Claude Dourguin, Saisons par Lydie Cavelier
Trois entrées saisonnières structurent la table des matières d’un recueil, non pas de récits de voyage, mais de « promenades » dans les lieux les plus « chers » à Claude Dourguin. Les entrées « Automnes » et « Printemps » qualifient un type de « présence », d’accord existentiel que les particularités des cités et des provinces de Mantoue, Padoue, Vérone, Bologne, Ferrare, Toscane et Ombrie viennent moduler. Les « Hivers » appellent quant à eux les « caractères » atmosphériques des capitales Amsterdam, Helsinki, et de l’Archiduché autrichien. La tripartition saisonnière (l’été est oblitéré) fonctionne à la manière d’une table d’harmonie, faisant entrer en résonance des aires distinctes. Libres et fluides, les déambulations viatiques de Claude Dourguin engagent un vaste paysage culturel, mémoriel et imaginaire, propre à instaurer de plain-pied un espace de connivence avec le lecteur : « on », « nous » sommes mus par le « graphisme » des rues, des bâtiments, des ponts ou des quais, aussi bien que par celui des chemins, des torrents, des crêtes et autres déclinaisons géologiques et végétales. Chaque parcours dépend de tel passant, de tel bruit, de telle odeur, de telle échoppe prometteuse (épicerie aussi bien que librairie), autant que de telle œuvre apparentée, qu’elle soit picturale, livresque ou musicale. Car ce sont les détails, choses ou impressions sensibles, qui le plus souvent orientent, entraînent. Leurs surgissements, leurs nuances aimantent chaque « pas », l’investissent d’une teneur « singulière » et proprement interrelationnelle. Le « je » s’efface tout en incarnant des dispositions, des « émotions », des élans spécifiques à tel lieu, telle heure ou telle lumière : les pronoms (on, nous), les présentatifs (c'est, voici), les « inanimés » devenus sujets verbaux (« le premier frisson donne seul le signal du départ », p. 25) ainsi que les tournures avec redoublement du sujet (« Le chemin traverse-t-il », p. 85) marquent non seulement un style, mais une certaine manière de pratiquer, d’éprouver, d’« habiter » l’« âme », l’influx des lieux.
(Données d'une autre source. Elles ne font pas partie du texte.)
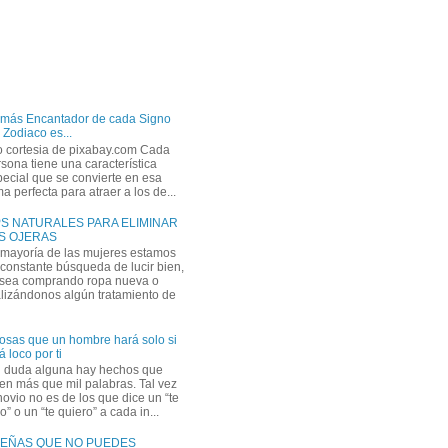
 más Encantador de cada Signo
 Zodiaco es...
o cortesia de pixabay.com Cada
sona tiene una característica
ecial que se convierte en esa
a perfecta para atraer a los de...
PS NATURALES PARA ELIMINAR
S OJERAS
 mayoría de las mujeres estamos
constante búsqueda de lucir bien,
 sea comprando ropa nueva o
lizándonos algún tratamiento de
osas que un hombre hará solo si
á loco por ti
n duda alguna hay hechos que
en más que mil palabras. Tal vez
novio no es de los que dice un “te
” o un “te quiero” a cada in...
EÑAS QUE NO PUEDES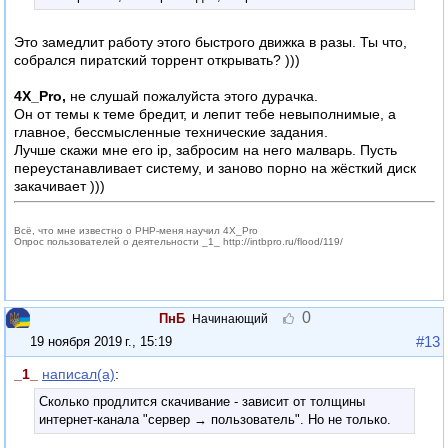
Это замедлит работу этого быстрого движка в разы. Ты что,
собрался пиратский торрент открывать? )))
4X_Pro,
не слушай пожалуйста этого дурачка.
Он от темы к теме бредит, и лепит тебе невыполнимые, а
главное, бессмысленные технические задания.
Лучше скажи мне его ip, забросим на него малварь. Пусть
переустанавливает систему, и заново порно на жёсткий диск
закачивает )))
Всё, что мне известно о PHP-меня научил 4X_Pro
Опрос пользователей о деятельности _1_ http://intbpro.ru/flood/119/
0
ПнБ
Начинающий
#13
19 ноября 2019 г., 15:19
_1_
написал(а)
:
Сколько продлится скачивание - зависит от толщины
интернет-канала "сервер → пользователь". Но не только.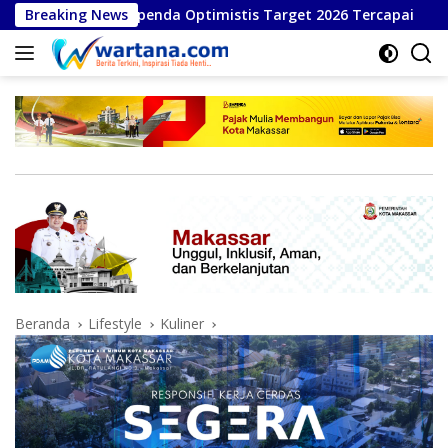
Langsung
 Bapenda Optimistis Target 2026 Tercapai
Breaking News
Pemkab Bar
ke
konten
Beranda
Lifestyle
Kuliner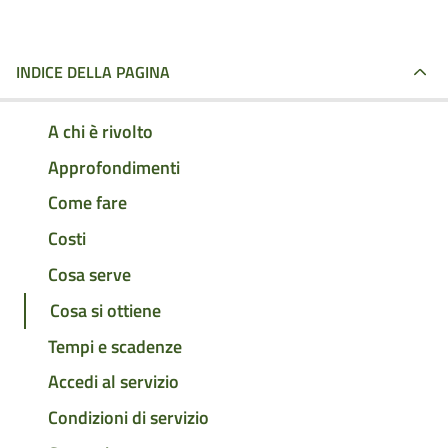
INDICE DELLA PAGINA
A chi è rivolto
Approfondimenti
Come fare
Costi
Cosa serve
Cosa si ottiene
Tempi e scadenze
Accedi al servizio
Condizioni di servizio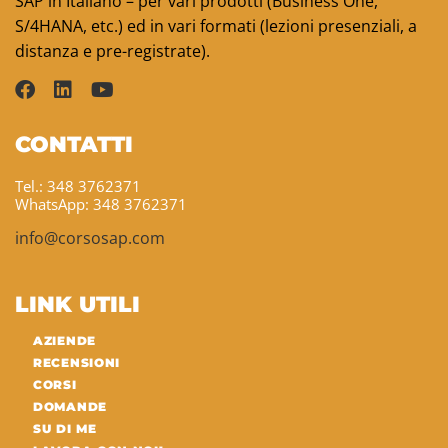
SAP in Italiano – per vari prodotti (Business One,
S/4HANA, etc.) ed in vari formati (lezioni presenziali, a
distanza e pre-registrate).
CONTATTI
Tel.: 348 3762371
WhatsApp: 348 3762371
info@corsosap.com
LINK UTILI
AZIENDE
RECENSIONI
CORSI
DOMANDE
SU DI ME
Les variations saisonnières, atmosphériques, chromatiques et géologiques, aussi bien que les pratiques sociales (marchés, bars et autres formes de convivialités) donnent lieu. Elles définissent le singulier « tempo » de chaque endroit, sa qualité de présence, et d’autant plus fortement que sa fréquentation, d’année en année renouvelée, affirme une démarche sur un double plan, physique et mnésique. À parts égales règnent la spontanéité, l’élan et l’allant, le corps et l’âme, la simplicité, la douceur et l’intensité des attentions, des complicités que suscitent les lieux : sans céder aux tropismes mondains, esthétisants ou savants, il s’agit de cultiver « la continuité de la vie, sous toutes les espèces, des œuvres de l’esprit à la nourriture, les unes comme les autres affirmant l’exigence qualitative, esthétique aussi bien : le bonheur, ainsi, s’il se peut, du quotidien » (p. 68). Ainsi comprises, flâneries et déambulations ne relèvent pas de la promenade touristique. La fluidité de l’écriture vient répondre à l’aisance des déambulations, à l’« évidence » (p. 53) d’« un échange » : elle marque le plaisir de glisser d’un versant à l’autre de la vie, le désir d’embrasser et d’« habiter » ces « paysage[s] de culture » véritable, dans lesquels « l’homme a réalisé, accompli dans son entièreté ce qui le fait homme » (p. 190).
D’une heure, d’une place, d’une atmosphère ou d’un parcours à l’autre – et tous les parcours, y compris souvenus, se composent au présent (présent narratif et présent énonciatif confondus) –, les particularités relevées, indissociables matérialités et substantialités, disent l’« unité » du lieu au gré de ses variations mêmes (p. 181). Les choix de composition de l’ouvrage laissent entrevoir les « rituels » de l’autrice, c'est-à-dire une manière poétique d’appréhender les lieux : les échos et les contrepoints thématiques sont métaphoriquement révélateurs d’une forme de beauté et d’harmonie musicale.